Sam Schwartz, a news editor at the British edition of Hamodia, was born in Vienna and got married in Israel. “I looked for a job in Israel and couldn’t find one, despite speaking three languages fluently and having international experience,” he recalls. “No one looked at me because I was a Haredi in Tel Aviv. After four and a half years in Israel, I moved to London – and within a week I had a job. I felt that I could live here. I miss things [about] Israel; you feel at home and at ease there in many senses – here, you feel a minority.”

Rubin says that often, on business trips to far-flung corners of the British Isles, people will come up to him. “They see me with my beard, payot, black hat and coat, and say, ‘I don’t look it, but I’m Jewish as well, and it makes me proud to see you here.’”

I ask what it means to them to be British. Schwartz says the royal family means something to him. “They give a sense of security and continuity. And besides, I love football and will always support England and Arsenal.” Rubin says he doesn’t feel particularly British, but then admits to a weakness for BBC shows – which, not having a television at home (like most Haredim), he watches on his computer at the office and on his travels.

But are they afraid of anti-Semitism? “I grew up in Vienna with all its Nazi past, so I have some proportion,” says Schwartz. “And I think that most Muslim immigrants here just want to integrate. I also think that people are waking up here to the threat of Islamist terror.”

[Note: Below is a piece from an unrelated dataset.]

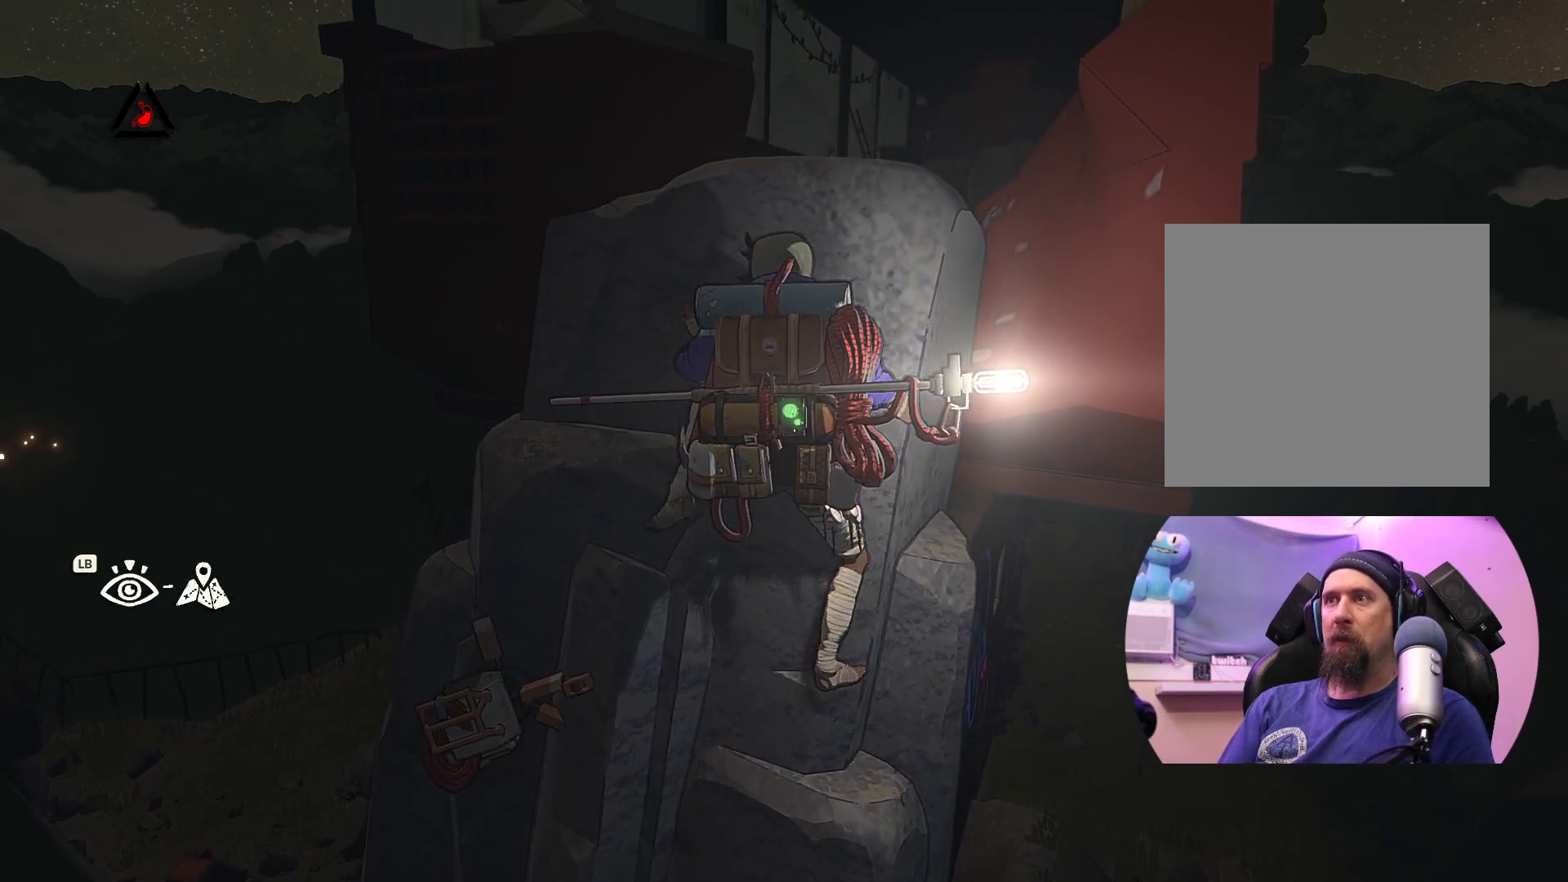
{"buttons": [], "left_stick": "up", "right_stick": "center", "events": [[183, "left_stick", "center"], [483, "left_stick", "up"]]}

Rubin is less optimistic and believes that most Muslims “would like to take over Europe, but are happy to let time take its course. The danger is the three percent of radicals.” Not that he thinks other places are necessarily safer. “I was in Israel during the Gaza war; I don’t like having to sit in a bomb shelter.”

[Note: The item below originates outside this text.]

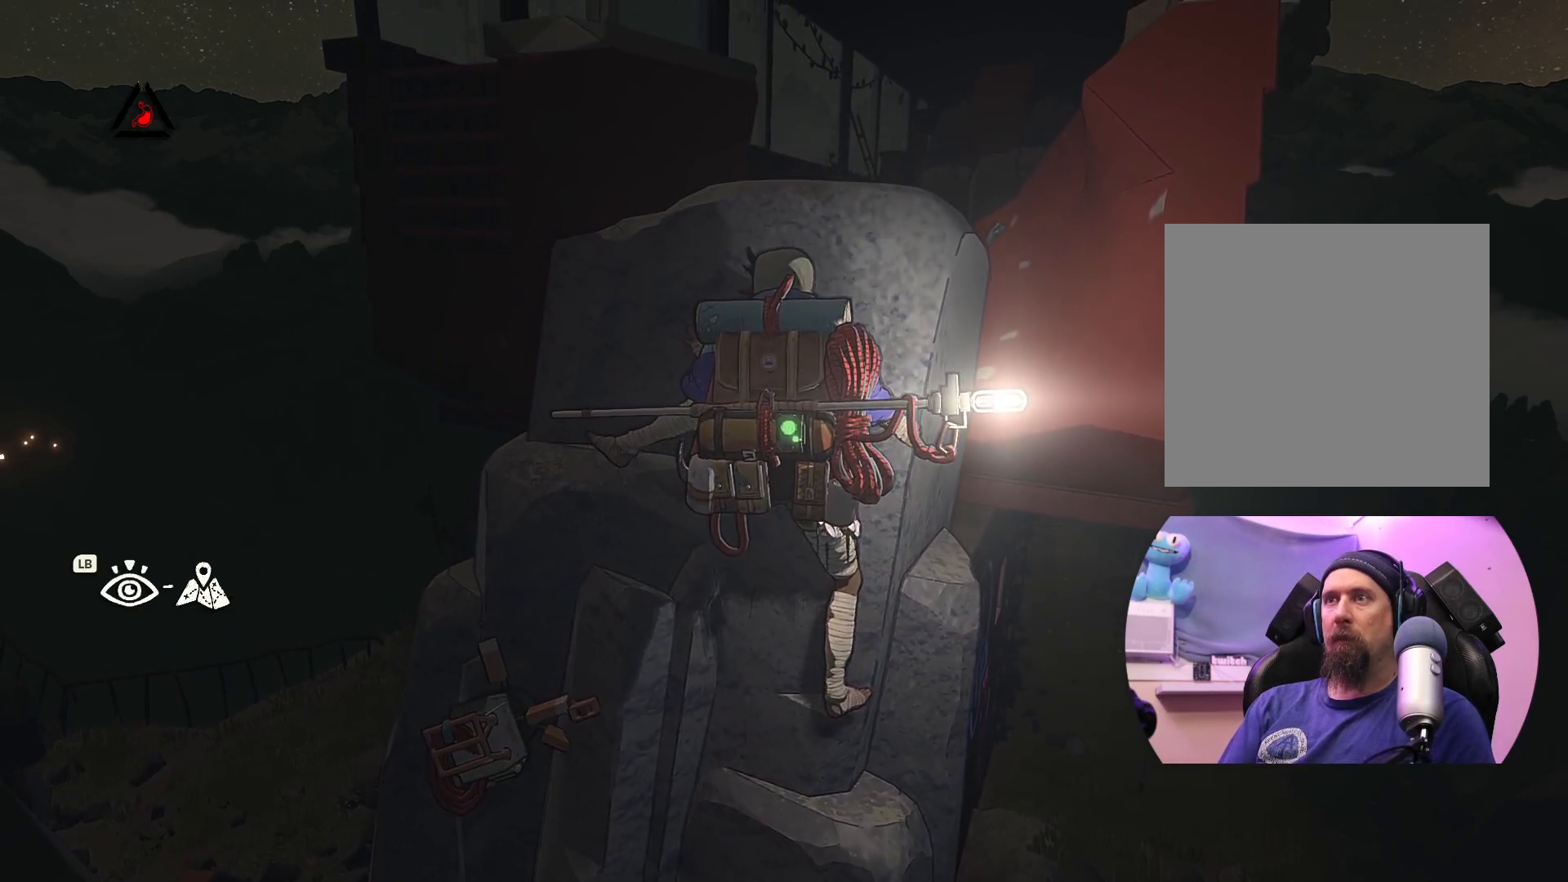
{"buttons": [], "left_stick": "center", "right_stick": "center", "events": [[167, "left_stick", "up-right"], [267, "X", "down"], [267, "left_stick", "center"], [450, "X", "up"]]}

Both men are more concerned with the apparent rise of the far-right in Europe and predict that a large number of Haredim will be voting for the nationalist UKIP (United Kingdom Independence Party) in the parliamentary election next month.

The saddest irony

This is perhaps the saddest irony of contemporary Jewish life: that an anti-immigration party sworn to removing Britain from the European Union is making inroads in a community that is inarguably the biggest success story of immigrants to Britain. And that Jews, who have suffered like no other nation from war in Europe, now see the Union – which has been a central element to 70 years of peace and prosperity in Europe – as their enemy.

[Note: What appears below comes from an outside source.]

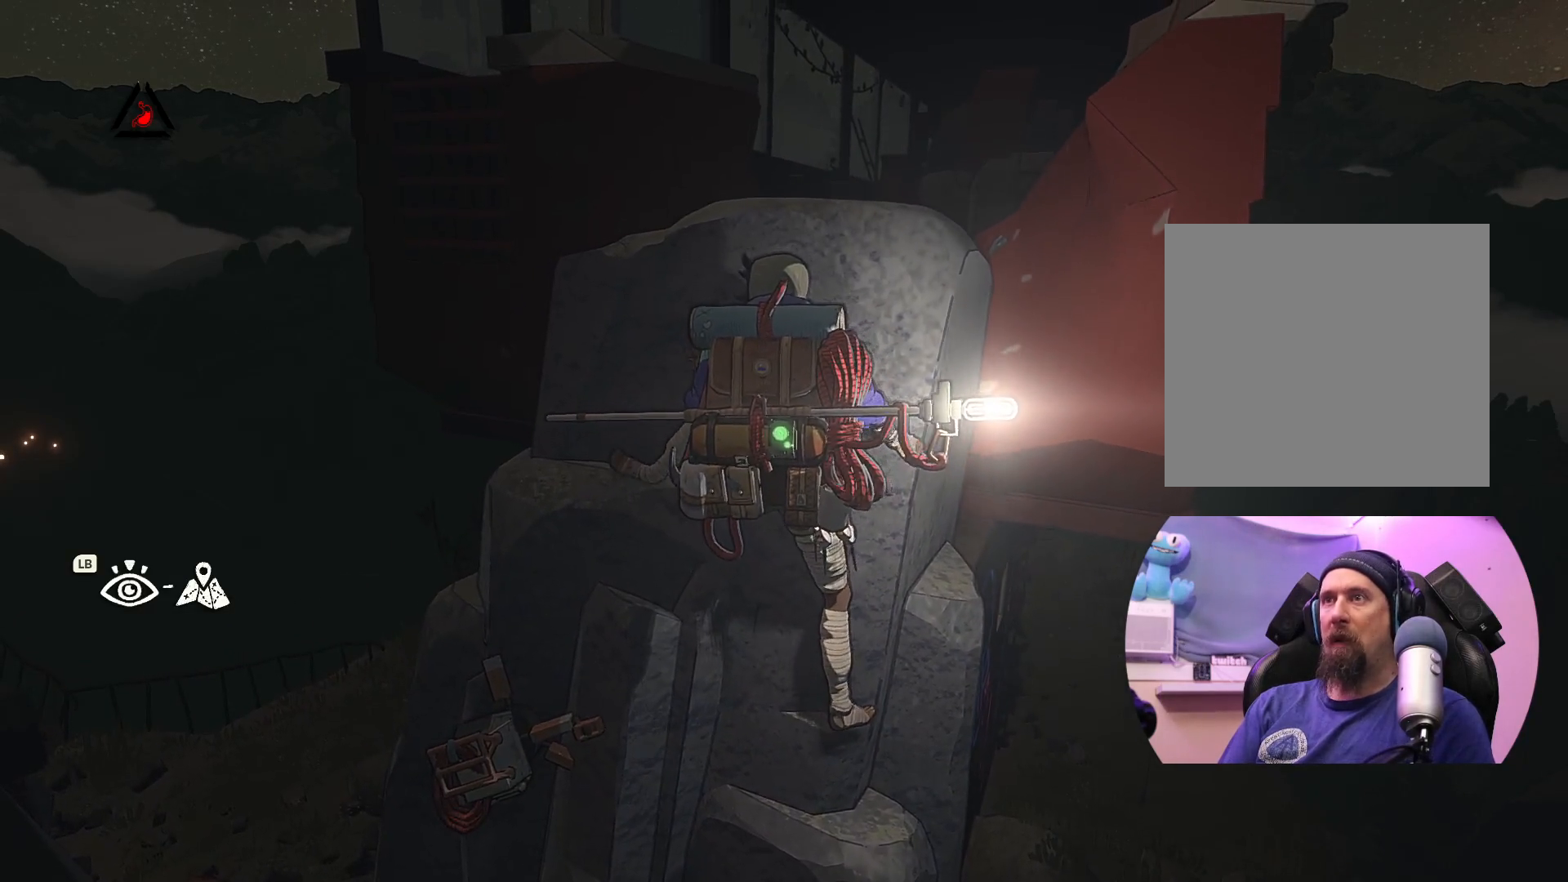
{"buttons": [], "left_stick": "up-left", "right_stick": "center", "events": [[117, "left_stick", "up"], [333, "left_stick", "up-left"]]}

Nigel Farage, leader of the U.K. Independence Party (UKIP), speaks during a news conference in London, March 30, 2015. Photo by Bloomberg

At present, it is difficult to gauge the scale of this trend – which is jokingly referred to within the community as “JewKIP.” What is beyond doubt is that it is a reaction to the feeling of many Jews that the criticism of Israel in Britain’s mainstream political parties, and in the various European institutions, is linked to anti-Semitism.

Like other nationalistic parties that have expanded very quickly, UKIP is constantly finding out – typically through social media – that some of its local candidates were not vetted sufficiently in advance and have to be hastily replaced when their extremist views are exposed. This has usually been due to racist, misogynist and homophobic views. But this week, Jeremy Zeid, UKIP’s candidate for Hendon – a North London constituency with a large Jewish community – was forced to step down after he wrote on his Facebook page, “Once Obama is out of office the Israelis should move to extradite the bastard or ‘do an Eichmann’ on him and lock him up for leaking state secrets.”

Zeid was swiftly replaced by another Jewish candidate, Dr. Raymond Shamash. Appealing to Hendon’s voters, UKIP leader Nigel Farage bizarrely found space in the 140 characters of his welcoming tweet to mention that Shamash was not only a National Health Service (NHS) oral surgeon, but also an “Israeli army veteran.” It’s unclear how that has any relevance to Dr. Shamash’s suitability to serve in parliament, but Farage certainly has the measure of his potential Jewish voters.